Though this should be reserved for when Idris itself cannot do the checking through the 'auto' -keyword, usually when it's hard:

``````b_larger_than : (n : Nat) -> (m : Nat)
``````  -> {auto lte:LTE n m}
``````  -> (k:Nat ** LTE n k)
``````b_larger_than n m {lte} = (m ** lte)
``````
``````some_large_num : (n:Nat ** LTE 12 n)
````some_large_num = b_larger_than 12 204````

There are also some tools to extend the behavior of Idris itself. I haven't explored into them much because I haven't found explanation of them that I would understand well.

It appears to not do the computation under ideal conditions, so use this sparingly.

## Extra: A little proof in cubicaltt

Cubical type theory treats equality proofs as if they were geometric shapes accessible with boolean barycentric coordinates.

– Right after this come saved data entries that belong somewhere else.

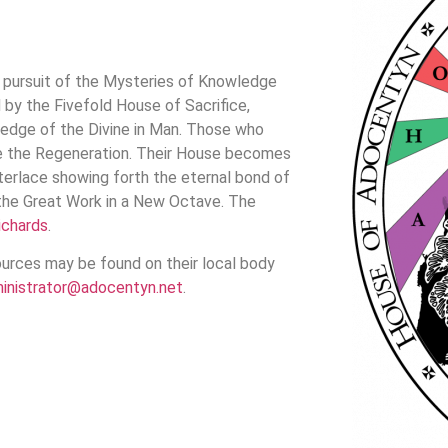
pursuit of the Mysteries of Knowledge
by the Fivefold House of Sacrifice,
ledge of the Divine in Man. Those who
nce the Regeneration. Their House becomes
nterlace showing forth the eternal bond of
 the Great Work in a New Octave. The
ichards
.
urces may be found on their local body
inistrator@adocentyn.net
.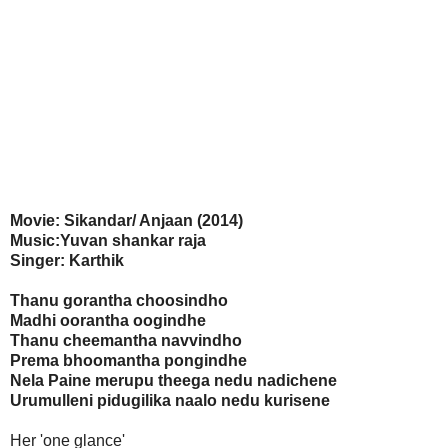
Movie: Sikandar/ Anjaan (2014)
Music:Yuvan shankar raja
Singer: Karthik
Thanu gorantha choosindho
Madhi oorantha oogindhe
Thanu cheemantha navvindho
Prema bhoomantha pongindhe
Nela Paine merupu theega nedu nadichene
Urumulleni pidugilika naalo nedu kurisene
Her 'one glance'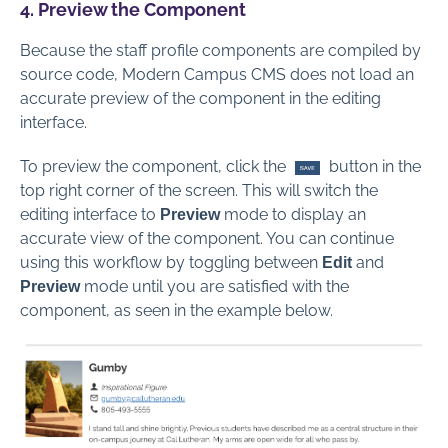
4. Preview the Component
Because the staff profile components are compiled by
source code, Modern Campus CMS does not load an
accurate preview of the component in the editing
interface.
To preview the component, click the
button in the
top right corner of the screen. This will switch the
editing interface to
mode to display an
Preview
accurate view of the component. You can continue
using this workflow by toggling between
and
Edit
mode until you are satisfied with the
Preview
component, as seen in the example below.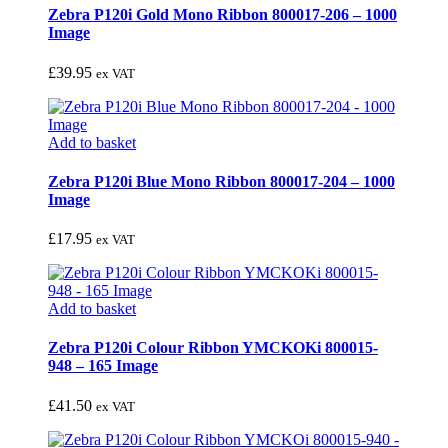
Zebra P120i Gold Mono Ribbon 800017-206 – 1000
Image
£
39.95
ex VAT
Add to basket
Zebra P120i Blue Mono Ribbon 800017-204 – 1000
Image
£
17.95
ex VAT
Add to basket
Zebra P120i Colour Ribbon YMCKOKi 800015-
948 – 165 Image
£
41.50
ex VAT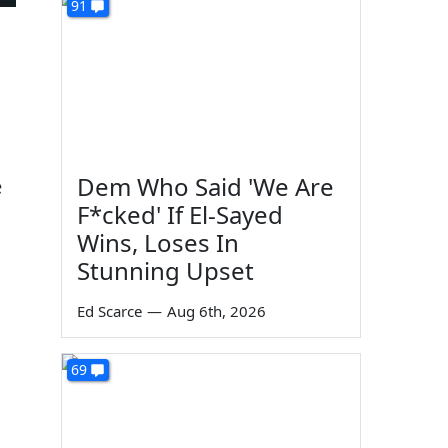
91
Dem Who Said 'We Are
e
F*cked' If El-Sayed
Wins, Loses In
Stunning Upset
Ed Scarce
—
Aug 6th, 2026
69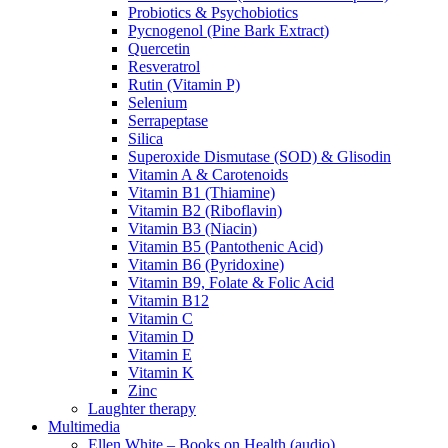
Probiotics & Psychobiotics
Pycnogenol (Pine Bark Extract)
Quercetin
Resveratrol
Rutin (Vitamin P)
Selenium
Serrapeptase
Silica
Superoxide Dismutase (SOD) & Glisodin
Vitamin A & Carotenoids
Vitamin B1 (Thiamine)
Vitamin B2 (Riboflavin)
Vitamin B3 (Niacin)
Vitamin B5 (Pantothenic Acid)
Vitamin B6 (Pyridoxine)
Vitamin B9, Folate & Folic Acid
Vitamin B12
Vitamin C
Vitamin D
Vitamin E
Vitamin K
Zinc
Laughter therapy
Multimedia
Ellen White – Books on Health (audio)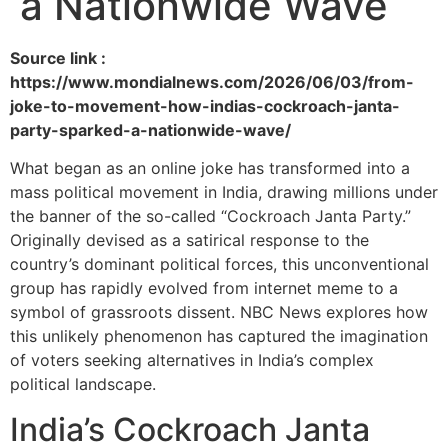
a Nationwide Wave
Source link :
https://www.mondialnews.com/2026/06/03/from-
joke-to-movement-how-indias-cockroach-janta-
party-sparked-a-nationwide-wave/
What began as an online joke has transformed into a
mass political movement in India, drawing millions under
the banner of the so-called “Cockroach Janta Party.”
Originally devised as a satirical response to the
country’s dominant political forces, this unconventional
group has rapidly evolved from internet meme to a
symbol of grassroots dissent. NBC News explores how
this unlikely phenomenon has captured the imagination
of voters seeking alternatives in India’s complex
political landscape.
India’s Cockroach Janta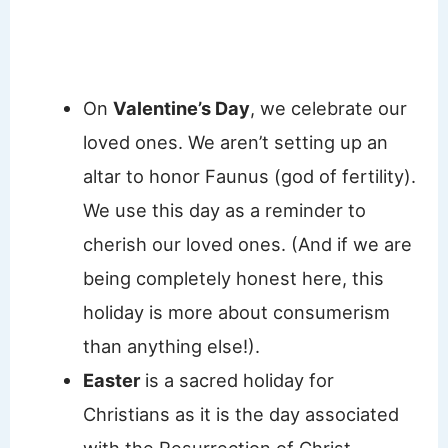
On
Valentine’s Day
, we celebrate our
loved ones. We aren’t setting up an
altar to honor Faunus (god of fertility).
We use this day as a reminder to
cherish our loved ones. (And if we are
being completely honest here, this
holiday is more about consumerism
than anything else!).
Easter
is a sacred holiday for
Christians as it is the day associated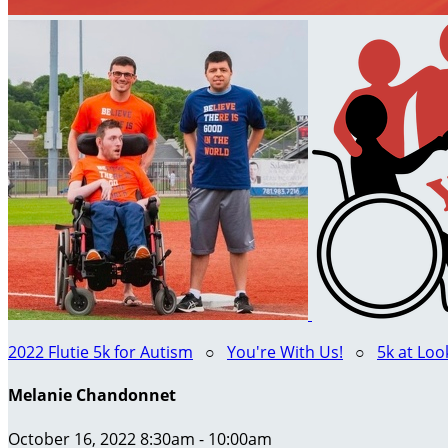
2022 Flutie 5k for Autism
○
You're With Us!
○
5k at Lo
Melanie Chandonnet
October 16, 2022 8:30am - 10:00am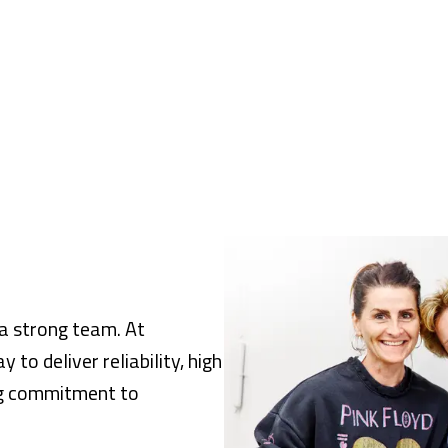
s a strong team. At
to deliver reliability, high
ong commitment to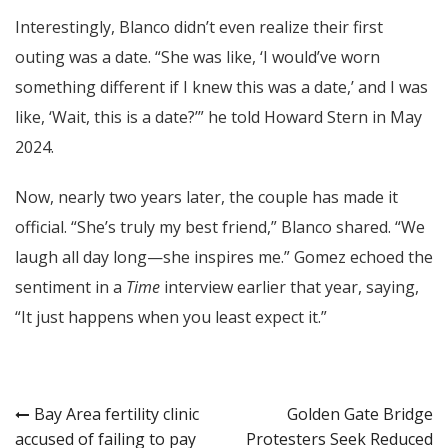
Interestingly, Blanco didn’t even realize their first
outing was a date. “She was like, ‘I would’ve worn
something different if I knew this was a date,’ and I was
like, ‘Wait, this is a date?’” he told Howard Stern in May
2024.
Now, nearly two years later, the couple has made it
official. “She’s truly my best friend,” Blanco shared. “We
laugh all day long—she inspires me.” Gomez echoed the
sentiment in a
Time
interview earlier that year, saying,
“It just happens when you least expect it.”
Post
Bay Area fertility clinic
Golden Gate Bridge
accused of failing to pay
Protesters Seek Reduced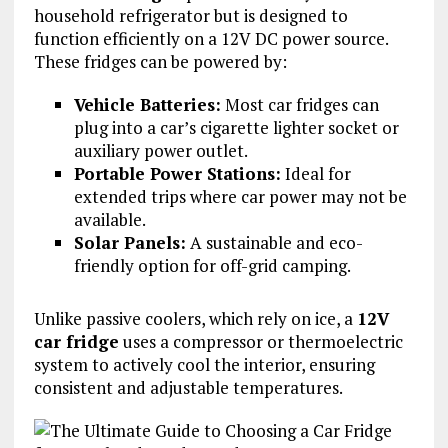
household refrigerator but is designed to
function efficiently on a 12V DC power source.
These fridges can be powered by:
Vehicle Batteries:
Most car fridges can
plug into a car’s cigarette lighter socket or
auxiliary power outlet.
Portable Power Stations:
Ideal for
extended trips where car power may not be
available.
Solar Panels:
A sustainable and eco-
friendly option for off-grid camping.
Unlike passive coolers, which rely on ice, a
12V
car fridge
uses a compressor or thermoelectric
system to actively cool the interior, ensuring
consistent and adjustable temperatures.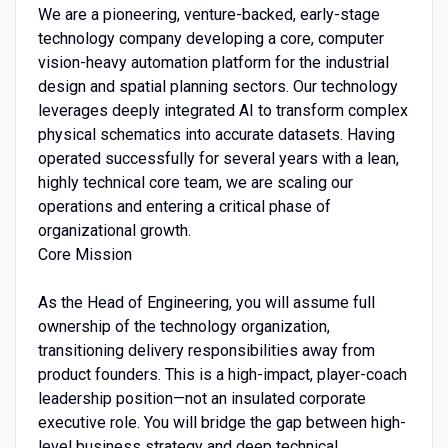
We are a pioneering, venture-backed, early-stage
technology company developing a core, computer
vision-heavy automation platform for the industrial
design and spatial planning sectors. Our technology
leverages deeply integrated AI to transform complex
physical schematics into accurate datasets. Having
operated successfully for several years with a lean,
highly technical core team, we are scaling our
operations and entering a critical phase of
organizational growth.
Core Mission
As the Head of Engineering, you will assume full
ownership of the technology organization,
transitioning delivery responsibilities away from
product founders. This is a high-impact, player-coach
leadership position—not an insulated corporate
executive role. You will bridge the gap between high-
level business strategy and deep technical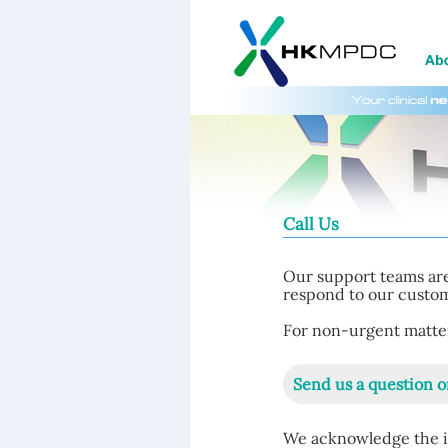
Call Us
Our support teams are
respond to our custome
For non-urgent matters
Send us a question o
We acknowledge the i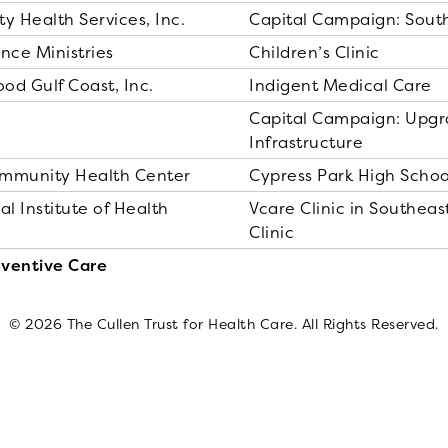
 Health Services, Inc.
Capital Campaign: Sout
nce Ministries
Children’s Clinic
od Gulf Coast, Inc.
Indigent Medical Care
Capital Campaign: Upgr
Infrastructure
ommunity Health Center
Cypress Park High Schoo
al Institute of Health
Vcare Clinic in Southea
Clinic
eventive Care
© 2026 The Cullen Trust for Health Care. All Rights Reserved.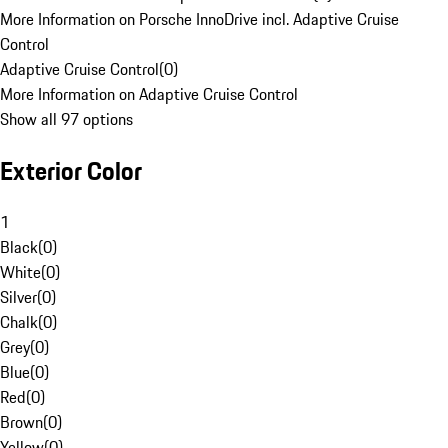
More Information on Porsche InnoDrive incl. Adaptive Cruise
Control
Adaptive Cruise Control
(
0
)
More Information on Adaptive Cruise Control
Show all 97 options
Exterior Color
1
Black
(
0
)
White
(
0
)
Silver
(
0
)
Chalk
(
0
)
Grey
(
0
)
Blue
(
0
)
Red
(
0
)
Brown
(
0
)
Yellow
(
0
)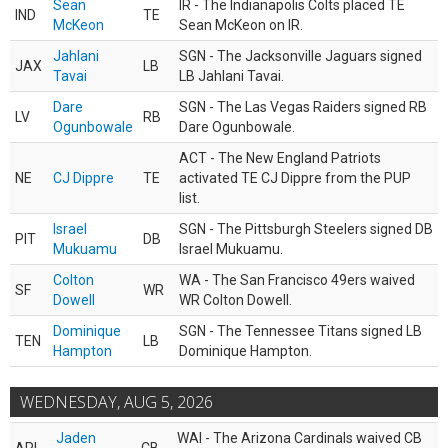
Sean
IR - The Indianapolis Colts placed TE
IND
TE
McKeon
Sean McKeon on IR.
Jahlani
SGN - The Jacksonville Jaguars signed
JAX
LB
Tavai
LB Jahlani Tavai.
Dare
SGN - The Las Vegas Raiders signed RB
LV
RB
Ogunbowale
Dare Ogunbowale.
ACT - The New England Patriots
NE
CJ Dippre
TE
activated TE CJ Dippre from the PUP
list.
Israel
SGN - The Pittsburgh Steelers signed DB
PIT
DB
Mukuamu
Israel Mukuamu.
Colton
WA - The San Francisco 49ers waived
SF
WR
Dowell
WR Colton Dowell.
Dominique
SGN - The Tennessee Titans signed LB
TEN
LB
Hampton
Dominique Hampton.
WEDNESDAY, AUG 5, 2026
Jaden
WAI - The Arizona Cardinals waived CB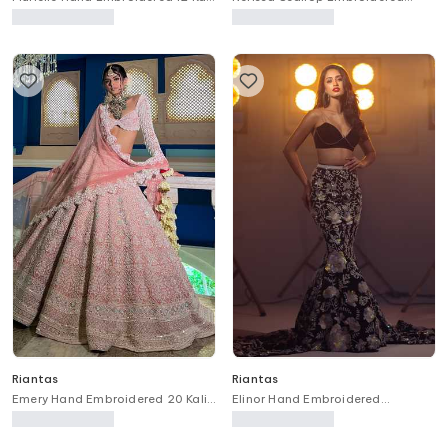
Bridal Lehenga Set
Draped Lehenga With Bustier
Riantas
Riantas
Emery Hand Embroidered 20 Kali
Elinor Hand Embroidered
Bridal Lehenga Set
Mermaid Trail Lehenga & Blouse
Set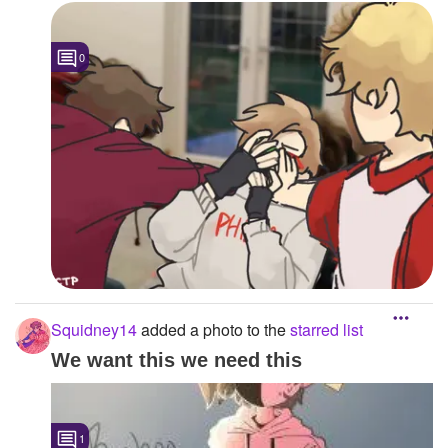
0
Squidney14
added a photo to the
starred list
We want this we need this
1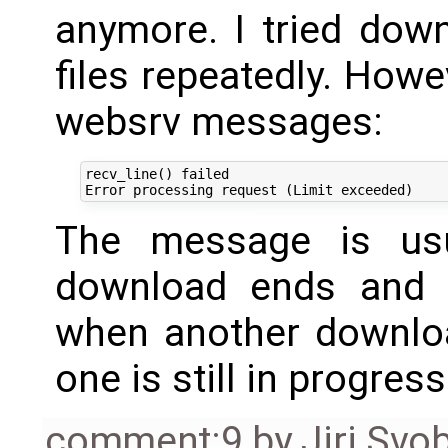
anymore. I tried do
files repeatedly. Howev
websrv messages:
recv_line() failed

The message is usu
download ends and a
when another download
one is still in progress
comment:9
by
Jiri Svo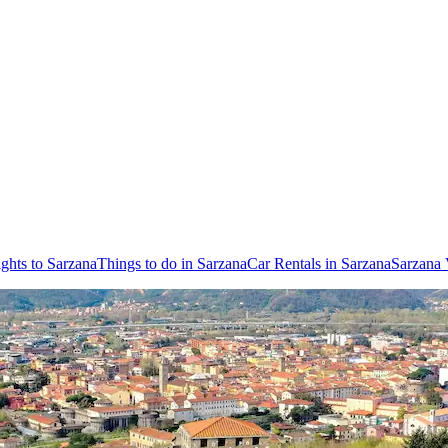
ights to Sarzana
Things to do in Sarzana
Car Rentals in Sarzana
Sarzana 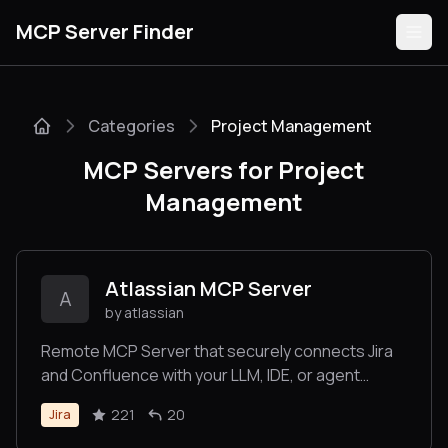
MCP Server Finder
Categories
Project Management
Servers
MCP Servers for Project
Categories
Management
Guides
Atlassian MCP Server
A
by atlassian
Remote MCP Server that securely connects Jira
Submit
and Confluence with your LLM, IDE, or agent
platform of choice.
221
20
Jira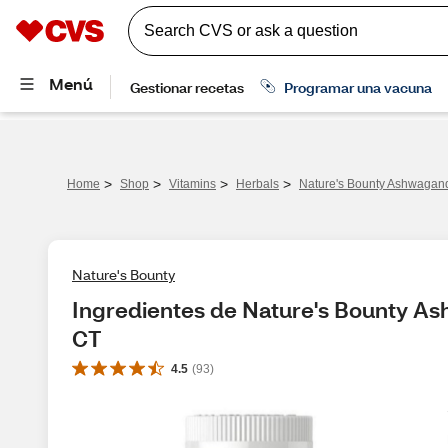
>
>
>
>
Home
Shop
Vitamins
Herbals
Nature's Bounty Ashwagan
Nature's Bounty
Ingredientes de Nature's Bounty A
CT
4.5
(
93
)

If you have a `(p:Path A x y)`, you can get the `x` with `p 0`, and `y` with `p 1`.

With idris you can already prove, for example, that every contradiction is same:

``````lemma_prop_neg : (f,g:Not p) -> (x:p) -> (g x = f x)
````lemma_prop_neg f g x = absurd (f x)````

In cubical type theory you can bring the equivalence further and conclude `g = f`. This is how you can do it in cubicaltt:

``````module experiment1 where
``````
``````data N0 =
``````
``````efq (A : U) : N0 -> A = split {}
``````neg (A : U) : U = A -> N0
``````
``````Path (A : U) (a b : A) : U = PathP (<_> A) a b
``````refl (A : U) (a : A) : Path A a a = <i> a
``````sym (A : U) (a b : A) (p : Path A a b) : Path A b a = <i> p @ -i
``````
``````funExt (A B : U) (f g : A -> B)
``````       (p : (x : A) -> Path B (f x) (g x)) :
``````       Path (A -> B) f g = <i> \(a : A) -> (p a) @ i
``````
``````lemma_prop_neg (A : U) (p q : neg A) (x : A) : (Path N0 (p x) (q x)) =
``````    efq (Path N0 (p x) (q x)) (p x)
``````
``````prop_neg (A : U) (p q : neg A) : (Path (A -> N0) p q) =
````    funExt A N0 p q (lemma_prop_neg A p q)````

The `funExt` is doing the trick and it's from "Hands-on-introduction to cubicaltt".

For a beginner, it's exciting to prove that two different proofs of "There are no matching pair of socks in my sock box" are interchangeable. But on the retrospect being able to prove the function extensionality can be much more interesting.